Nori Takurō of Kakeroma Island in Kagoshima Prefecture recently made an unusual discovery while harvesting his mango crop. Among the bushels of ripe fruit was one unusually shaped mango that was the spitting image of the ruddy kingfisher, a reddish-brown migratory bird.

The mango was typical in most aspects, measuring about 13 centimeters in length and weighing some 400 grams. The only peculiar trait was that a portion near the stem had elongated into a shape reminiscent of a bird’s beak, which coupled with the fruit’s red and yellow hues and the location of the stem exactly where an eye would be, made it a dead ringer for a ruddy kingfisher.

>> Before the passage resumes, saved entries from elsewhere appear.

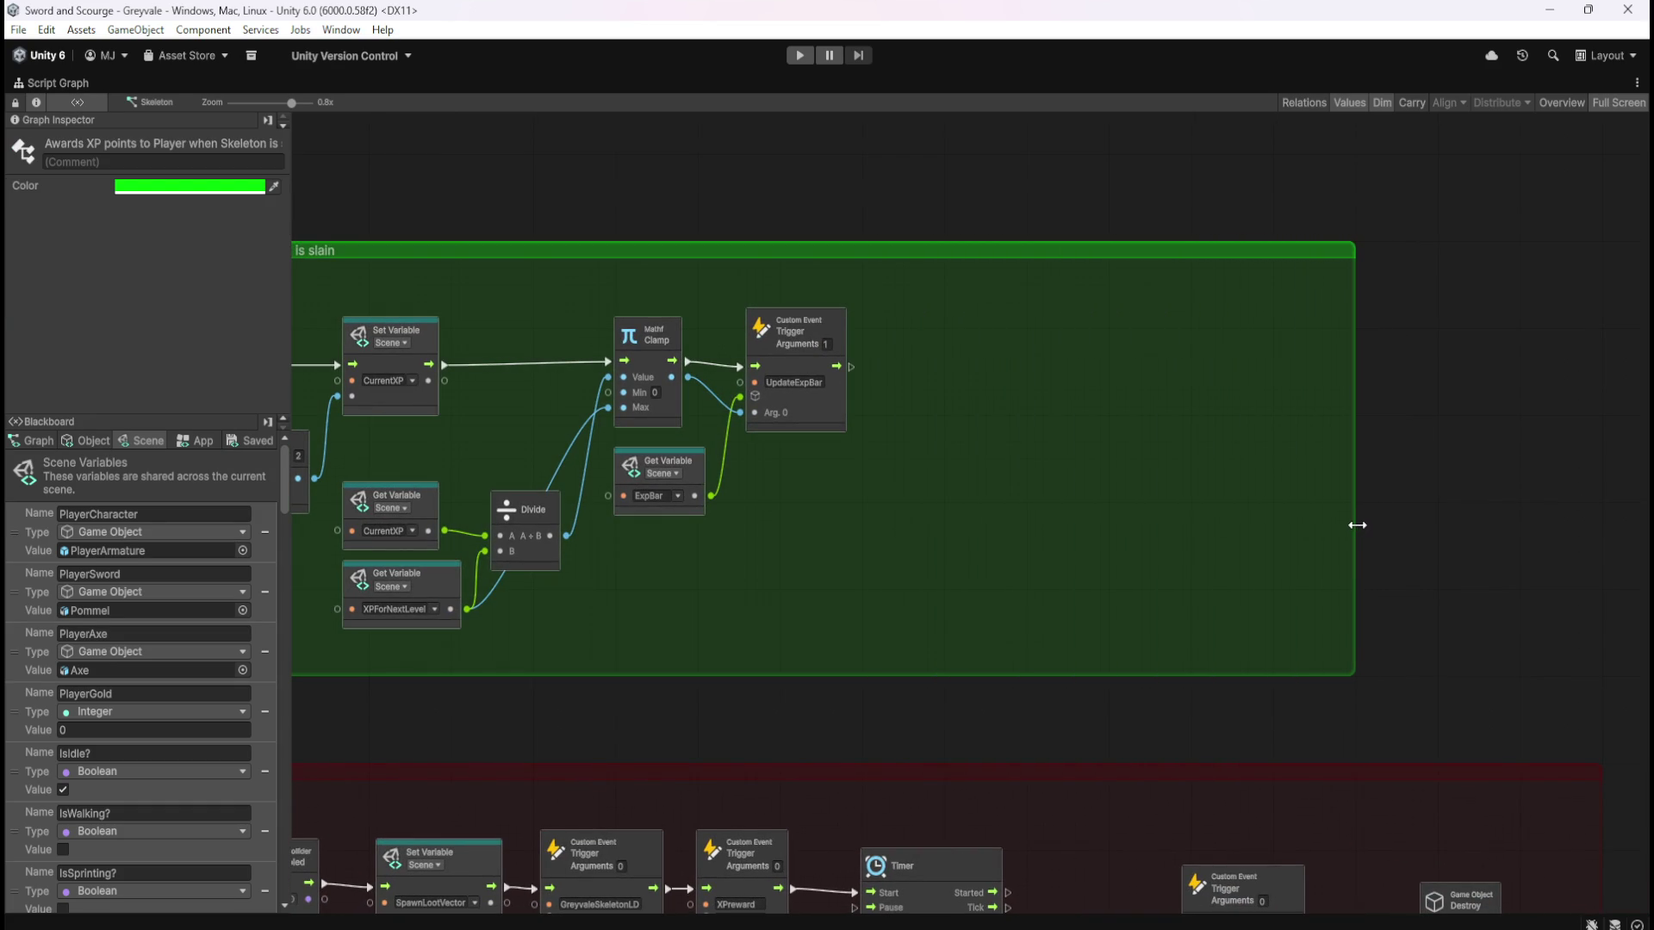
drag(897, 602, 1209, 659)
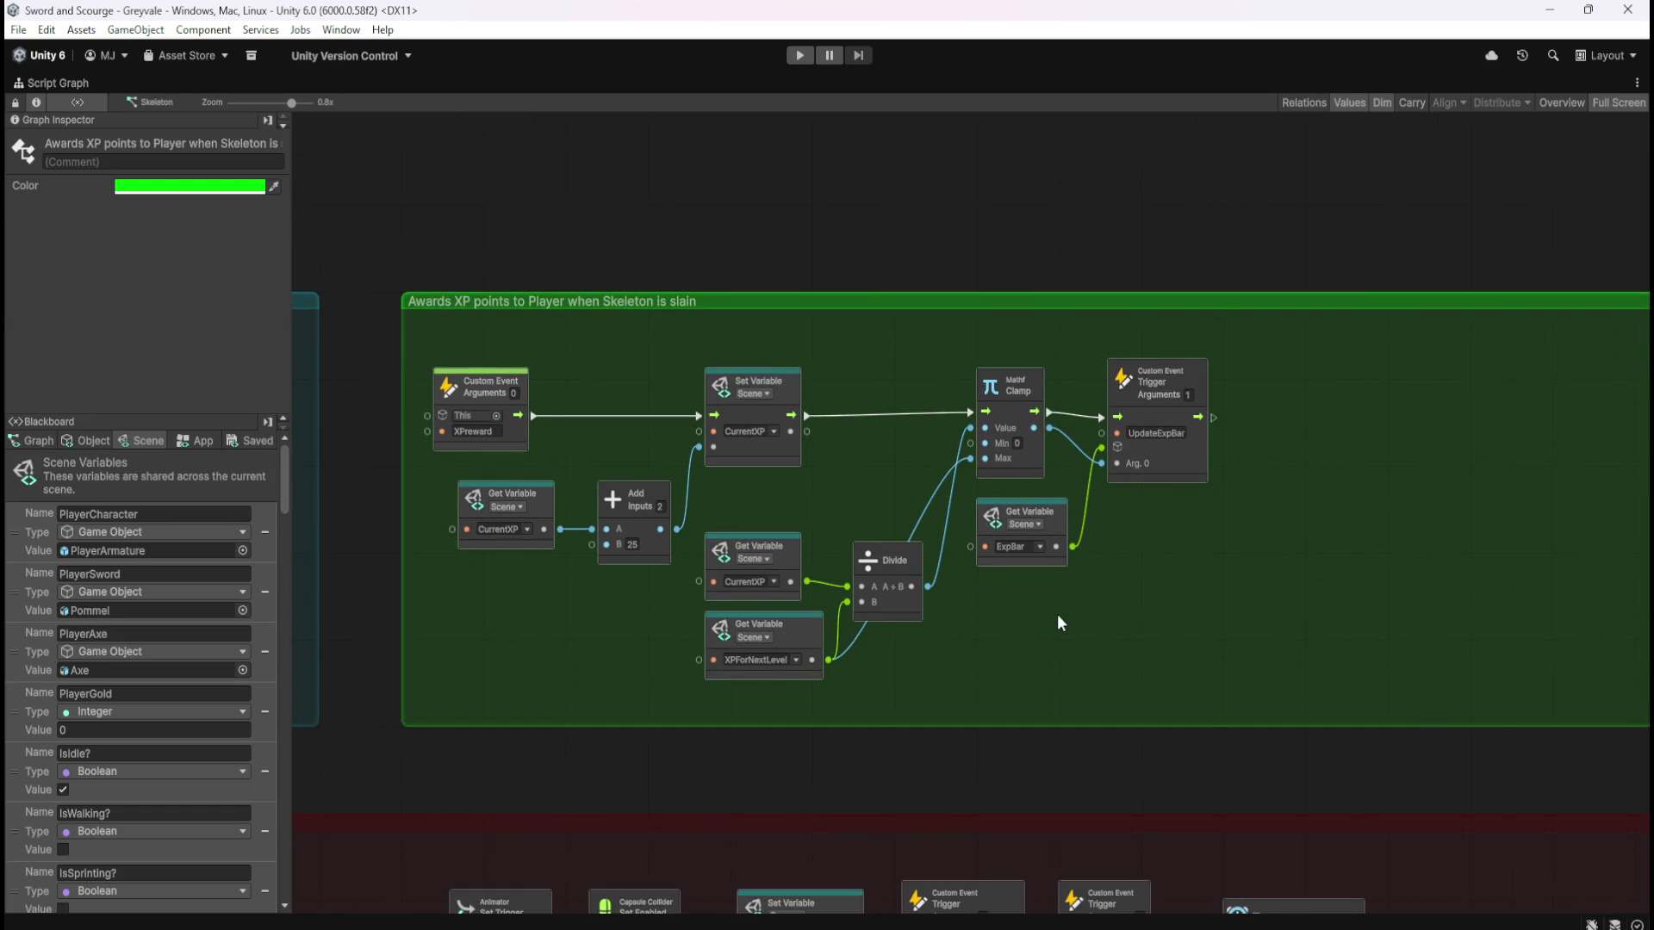
click(1120, 615)
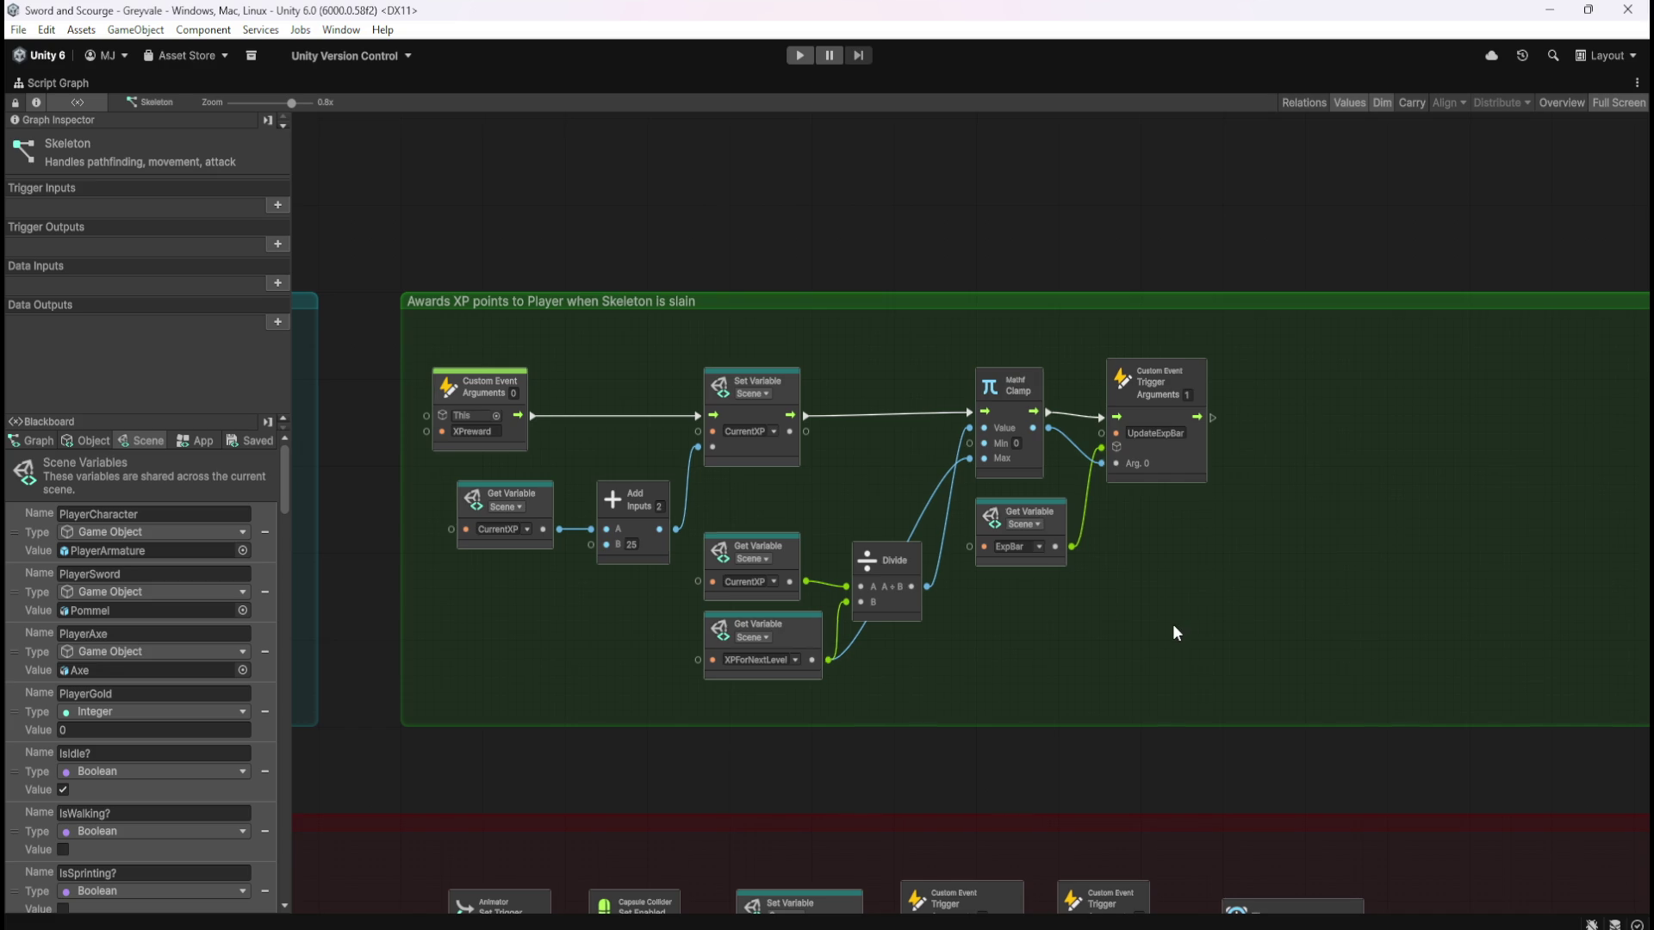
drag(1180, 632, 1048, 629)
Move the Divide, Clamp, Get Variable and UpdateExpBar trigger nodes to the right
drag(623, 492, 769, 643)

When Nori’s daughter Yoshitani Shōko shared a shot of the mango on social media, the avian-like fruit quickly gathered attention, including comments describing it as “cute.”

Yoshitani displayed the mango for a time at the liquor shop she runs with her husband, but the family eventually ate the fruit. “It was delicious,” declares Yoshitani.

“I was happy that it wasn’t sold,” said Nori. “I harvested it right around the time that ruddy kingfishers begins arriving on the island,” he noted with a chuckle.

(Originally published in Japanese on Kyōdoshi.com on August 17, 2022. Translated and edited by Nippon.com. Banner photo: A mango harvested on Kakeroma Island has an uncanny resemblance to a ruddy kingfisher. All photos © Nankai Nichinichi.)